*WORK TASK*
Looking through the listing that follows, count the lines that contain "deducible" and give only that number.

*PROVIDED RECORDS*
——

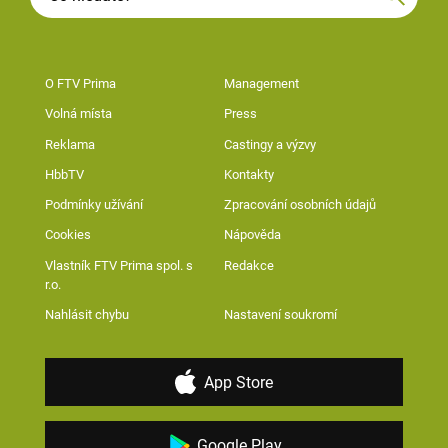
O FTV Prima
Management
Volná místa
Press
Reklama
Castingy a výzvy
HbbTV
Kontakty
Podmínky užívání
Zpracování osobních údajů
Cookies
Nápověda
Vlastník FTV Prima spol. s
Redakce
r.o.
Nahlásit chybu
Nastavení soukromí
App Store
Google Play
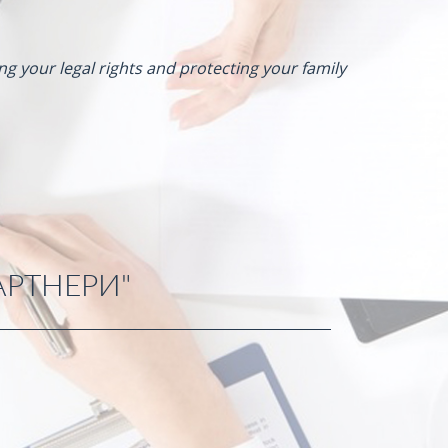
ng your legal rights and protecting your family
АРТНЕРИ"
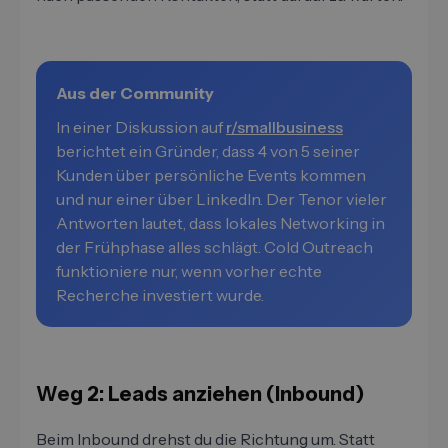
Aus der Community
In einer Diskussion auf
r/smallbusiness
berichtet ein Gründer, dass 4 von 5 seiner
Kunden über persönliche Events kommen
und nur einer über LinkedIn. Der Tenor vieler
Antworten lautet, dass lokales Networking in
der Frühphase alles schlägt. Cold Outreach
funktioniere nur, wenn vorher echte
Recherche investiert wurde.
Weg 2: Leads anziehen (Inbound)
Beim Inbound drehst du die Richtung um. Statt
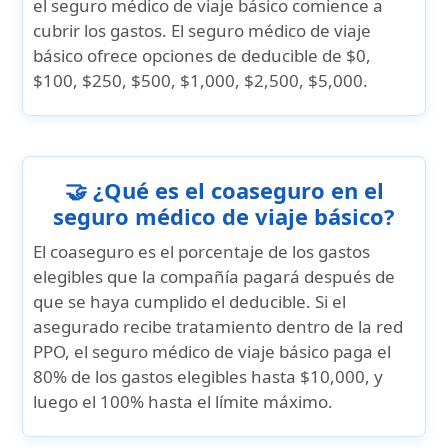
el seguro médico de viaje básico comience a
cubrir los gastos. El seguro médico de viaje
básico ofrece opciones de deducible de
$0,
$100, $250, $500, $1,000, $2,500, $5,000.
🤝 ¿Qué es el coaseguro en el
seguro médico de viaje básico?
El coaseguro es el porcentaje de los gastos
elegibles que la compañía pagará después de
que se haya cumplido el deducible. Si el
asegurado recibe tratamiento dentro de la red
PPO, el seguro médico de viaje básico paga
el
80% de los gastos elegibles hasta $10,000
, y
luego
el 100% hasta el límite máximo
.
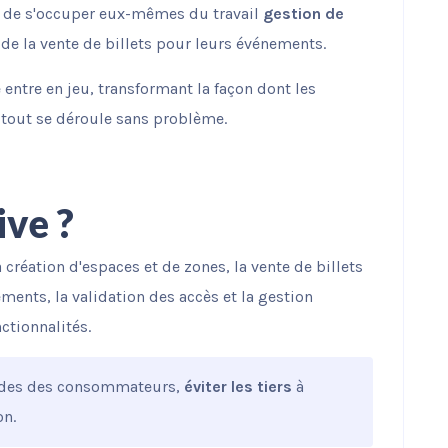
r de s'occuper eux-mêmes du travail
gestion de
de la vente de billets pour leurs événements.
e entre en jeu, transformant la façon dont les
 tout se déroule sans problème.
ive ?
création d'espaces et de zones, la vente de billets
ments, la validation des accès et la gestion
ctionnalités.
ndes des consommateurs,
éviter les tiers
à
on.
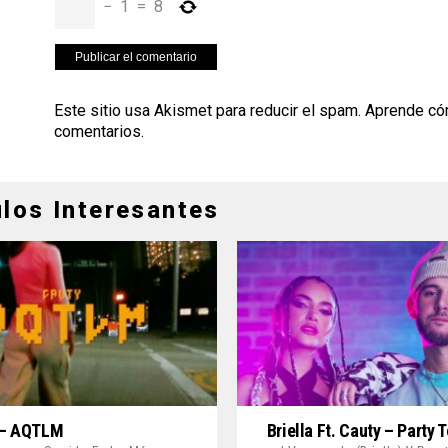
−
1
=
8
Este sitio usa Akismet para reducir el spam.
Aprende có
comentarios
.
ulos Interesantes
 – AQTLM
Briella Ft. Cauty – Party 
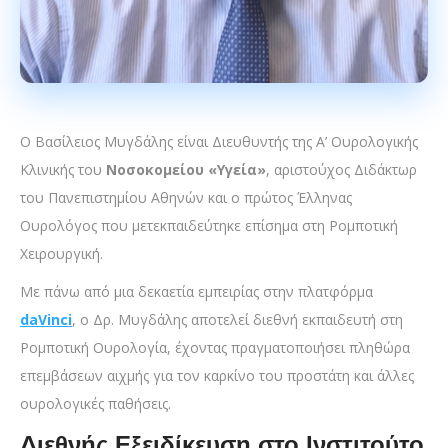
Ο Βασίλειος Μυγδάλης είναι Διευθυντής της Α’ Ουρολογικής
Κλινικής του
Νοσοκομείου «Υγεία»
, αριστούχος Διδάκτωρ
του Πανεπιστημίου Αθηνών και ο πρώτος Έλληνας
Ουρολόγος που μετεκπαιδεύτηκε επίσημα στη Ρομποτική
Χειρουργική.
Με πάνω από μια δεκαετία εμπειρίας στην πλατφόρμα
daVinci
, ο Δρ. Μυγδάλης αποτελεί διεθνή εκπαιδευτή στη
Ρομποτική Ουρολογία, έχοντας πραγματοποιήσει πληθώρα
επεμβάσεων αιχμής για τον καρκίνο του προστάτη και άλλες
ουρολογικές παθήσεις.
Διεθνής Εξειδίκευση στο Ινστιτούτο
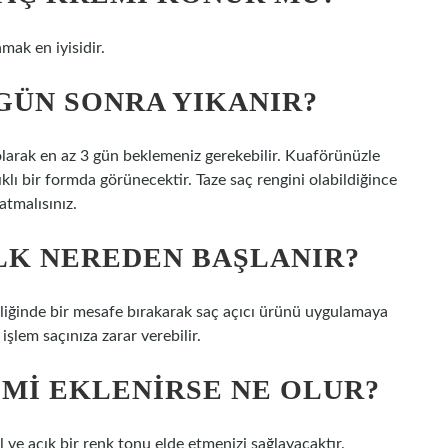
mak en iyisidir.
GÜN SONRA YIKANIR?
 olarak en az 3 gün beklemeniz gerekebilir. Kuaförünüzle
klı bir formda görünecektir. Taze saç rengini olabildiğince
atmalısınız.
LK NEREDEN BAŞLANIR?
şliğinde bir mesafe bırakarak saç açıcı ürünü uygulamaya
işlem saçınıza zarar verebilir.
EMI EKLENIRSE NE OLUR?
 ve açık bir renk tonu elde etmenizi sağlayacaktır.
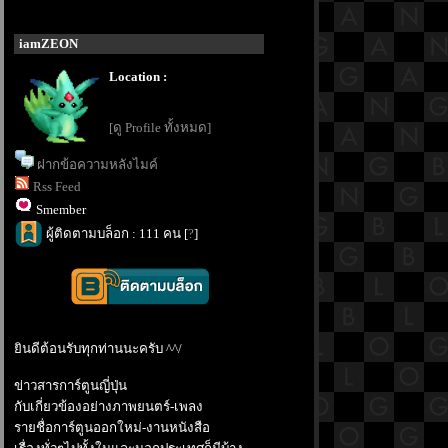
iamZEON
Location :
[ดู Profile ทั้งหมด]
ฝากข้อความหลังไมค์
Rss Feed
Smember
ผู้ติดตามบล็อก : 111 คน [
?
]
ินดีต้อนรับทุกท่านนะครับ ^^/
ข่าวสารการ์ตูนญี่ปุ่น
กับเกี่ยวข้องอย่างภาพยนตร์-เพลง
รายชื่อการ์ตูนออกใหม่-งานหนังสือ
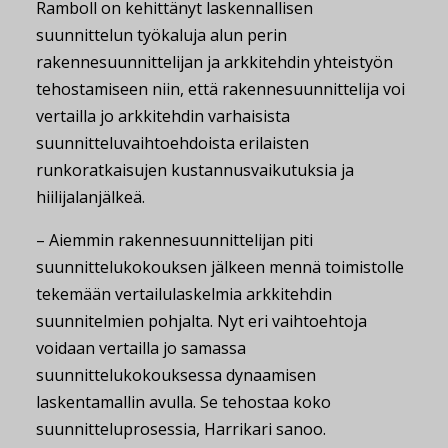
Ramboll on kehittänyt laskennallisen
suunnittelun työkaluja alun perin
rakennesuunnittelijan ja arkkitehdin yhteistyön
tehostamiseen niin, että rakennesuunnittelija voi
vertailla jo arkkitehdin varhaisista
suunnitteluvaihtoehdoista erilaisten
runkoratkaisujen kustannusvaikutuksia ja
hiilijalanjälkeä.
– Aiemmin rakennesuunnittelijan piti
suunnittelukokouksen jälkeen mennä toimistolle
tekemään vertailulaskelmia arkkitehdin
suunnitelmien pohjalta. Nyt eri vaihtoehtoja
voidaan vertailla jo samassa
suunnittelukokouksessa dynaamisen
laskentamallin avulla. Se tehostaa koko
suunnitteluprosessia, Harrikari sanoo.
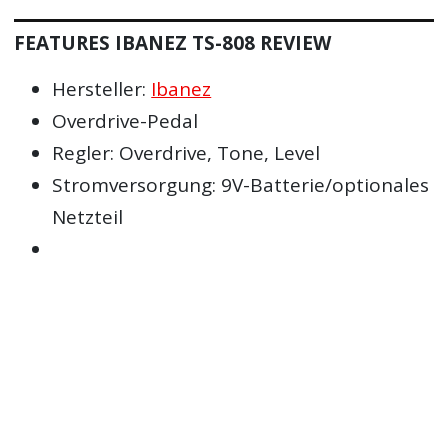
FEATURES IBANEZ TS-808 REVIEW
Hersteller:
Ibanez
Overdrive-Pedal
Regler: Overdrive, Tone, Level
Stromversorgung: 9V-Batterie/optionales
Netzteil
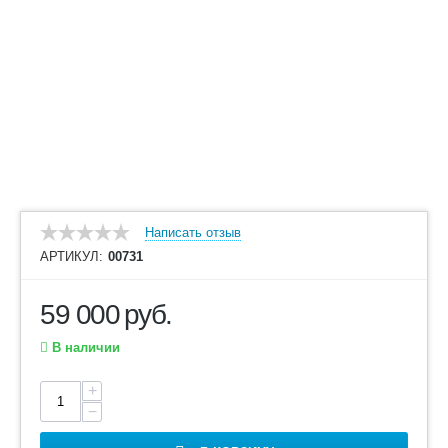
Написать отзыв
АРТИКУЛ:
00731
59 000
руб.
В наличии
+
−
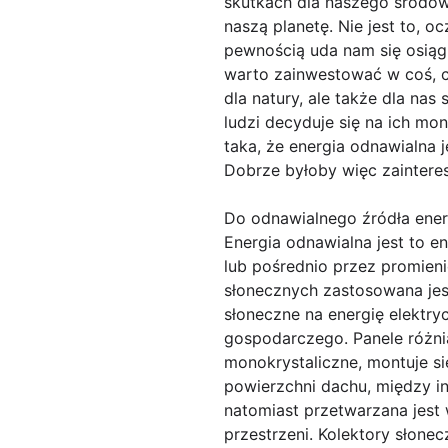
skutkach dla naszego środow
naszą planetę. Nie jest to, o
pewnością uda nam się osiągn
warto zainwestować w coś, co
dla natury, ale także dla nas
ludzi decyduje się na ich m
taka, że energia odnawialna 
Dobrze byłoby więc zaintere
Do odnawialnego źródła energ
Energia odnawialna jest to 
lub pośrednio przez promieni
słonecznych zastosowana jest
słoneczne na energię elektry
gospodarczego. Panele różnią
monokrystaliczne, montuje si
powierzchni dachu, między in
natomiast przetwarzana jest w
przestrzeni. Kolektory słonec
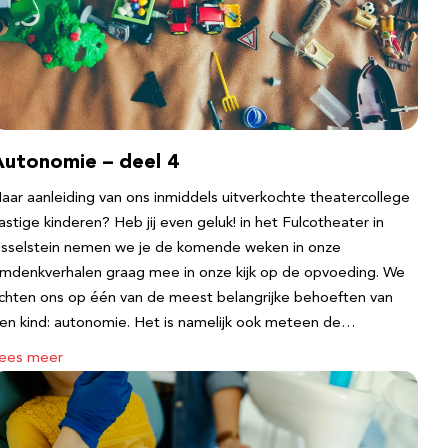
Autonomie – deel 4
aar aanleiding van ons inmiddels uitverkochte theatercollege
astige kinderen? Heb jij even geluk! in het Fulcotheater in
Jsselstein nemen we je de komende weken in onze
mdenkverhalen graag mee in onze kijk op de opvoeding. We
ichten ons op één van de meest belangrijke behoeften van
en kind: autonomie. Het is namelijk ook meteen de…
ees meer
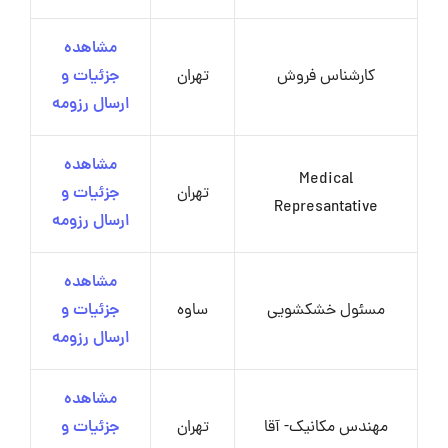
مشاهده
کارشناس فروش
تهران
جزئیات و
ارسال رزومه
مشاهده
Medical
تهران
جزئیات و
Represantative
ارسال رزومه
مشاهده
مسئول خشکشویی
ساوه
جزئیات و
ارسال رزومه
مشاهده
مهندس مکانیک- آقا
تهران
جزئیات و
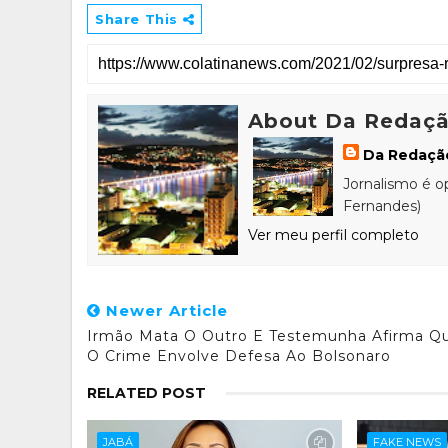
Share This
About Da Redaç
Da Redaçã
Jornalismo é o
Fernandes)
Ver meu perfil completo
Newer Article
Irmão Mata O Outro E Testemunha Afirma Q
O Crime Envolve Defesa Ao Bolsonaro
RELATED POST
JABÁ
FAKE NEWS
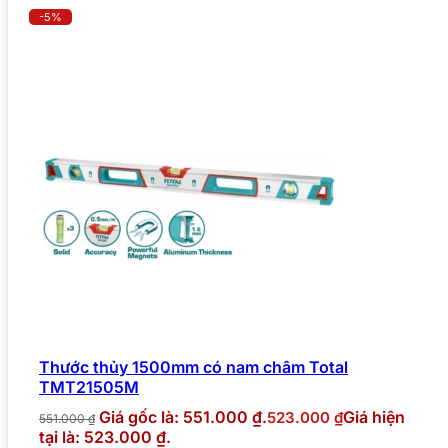
-5%
Thước thủy 1500mm có nam châm Total
TMT21505M
Giá gốc là: 551.000 ₫.
Giá hiện
523.000
₫
551.000
₫
tại là: 523.000 ₫.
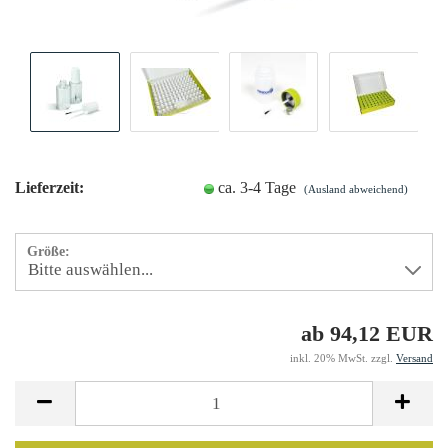
Lieferzeit:
ca. 3-4 Tage
(Ausland abweichend)
Größe:
ab 94,12 EUR
inkl. 20% MwSt. zzgl.
Versand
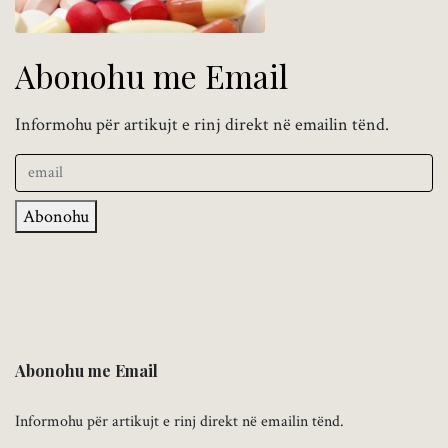
Abonohu me Email
Informohu për artikujt e rinj direkt në emailin tënd.
Abonohu
Abonohu me Email
Informohu për artikujt e rinj direkt në emailin tënd.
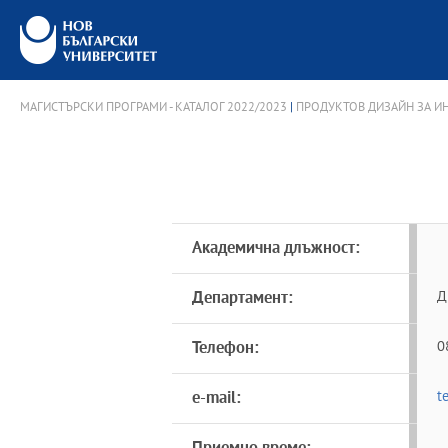
МАГИСТЪРСКИ ПРОГРАМИ - КАТАЛОГ 2022/2023
|
ПРОДУКТОВ ДИЗАЙН ЗА И
Академична длъжност:
Департамент:
Д
Телефон:
0
e-mail:
t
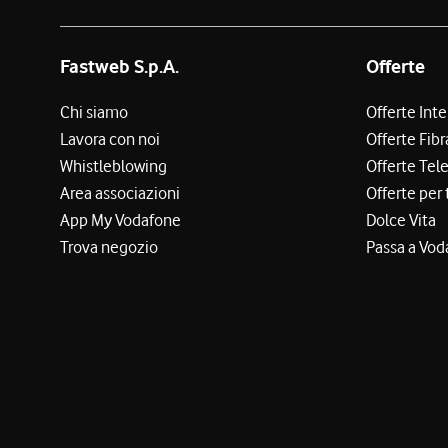
Fastweb S.p.A.
Offerte
Chi siamo
Offerte Int
Lavora con noi
Offerte Fibr
Whistleblowing
Offerte Tel
Area associazioni
Offerte per 
App My Vodafone
Dolce Vita
Trova negozio
Passa a Vod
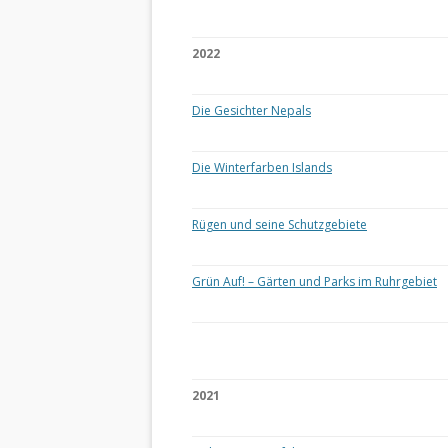
2022
Die Gesichter Nepals
Die Winterfarben Islands
Rügen und seine Schutzgebiete
Grün Auf! – Gärten und Parks im Ruhrgebiet
2021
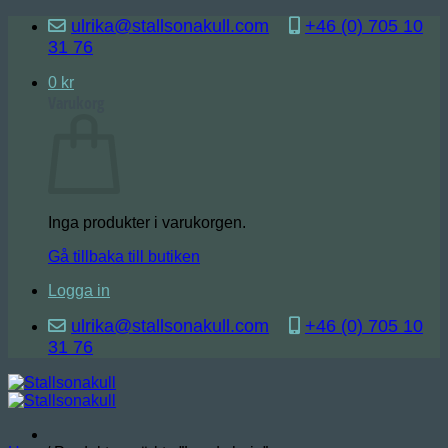
Skip
ulrika@stallsonakull.com
+46 (0) 705 10
to
31 76
content
0
kr
Varukorg
Inga produkter i varukorgen.
Gå tillbaka till butiken
Logga in
ulrika@stallsonakull.com
+46 (0) 705 10
31 76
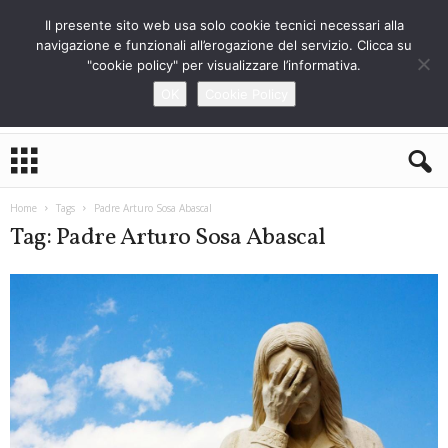
Il presente sito web usa solo cookie tecnici necessari alla
navigazione e funzionali all’erogazione del servizio. Clicca su
"cookie policy" per visualizzare l’informativa.
OK
Cookie Policy
L
o
S
t
Home
Tags
Padre Arturo Sosa Abascal
r
Tag: Padre Arturo Sosa Abascal
a
n
i
e
r
o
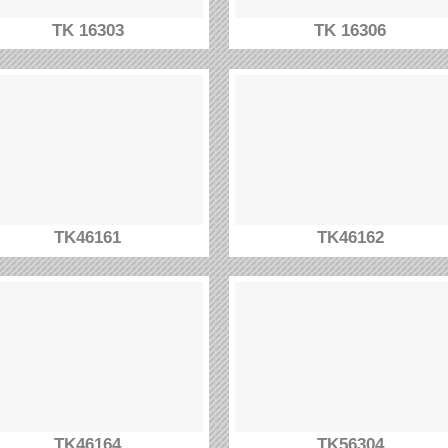
TK 16303
TK 16306
TK46161
TK46162
TK46164
TK56304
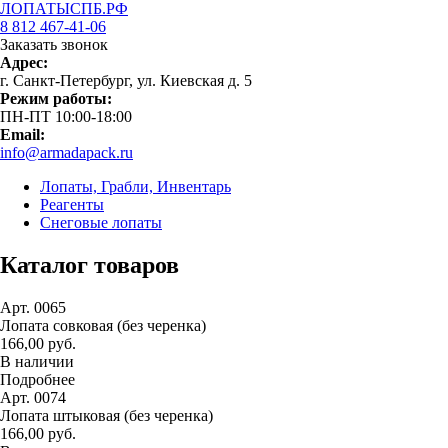
ЛОПАТЫСПБ.РФ
8 812 467-41-06
Заказать звонок
Адрес:
г. Санкт-Петербург, ул. Киевская д. 5
Режим работы:
ПН-ПТ 10:00-18:00
Email:
info@armadapack.ru
Лопаты, Грабли, Инвентарь
Реагенты
Снеговые лопаты
Каталог товаров
Арт. 0065
Лопата совковая (без черенка)
166,00 руб.
В наличии
Подробнее
Арт. 0074
Лопата штыковая (без черенка)
166,00 руб.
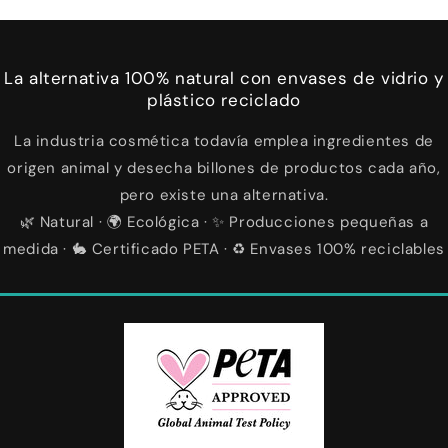
La alternativa 100% natural con envases de vidrio y
plástico reciclado
La industria cosmética todavía emplea ingredientes de
origen animal y desecha billones de productos cada año,
pero existe una alternativa.
🌿 Natural · 🌍 Ecológica · ✨ Producciones pequeñas a
medida · 🐇 Certificado PETA · ♻️ Envases 100% reciclables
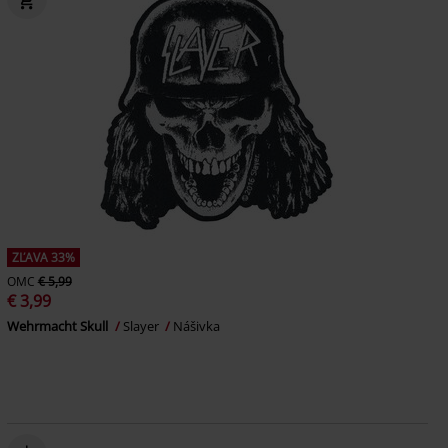
ZĽAVA 33%
OMC
€ 5,99
€ 3,99
Wehrmacht Skull
Slayer
Nášivka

——

*REPLY*
2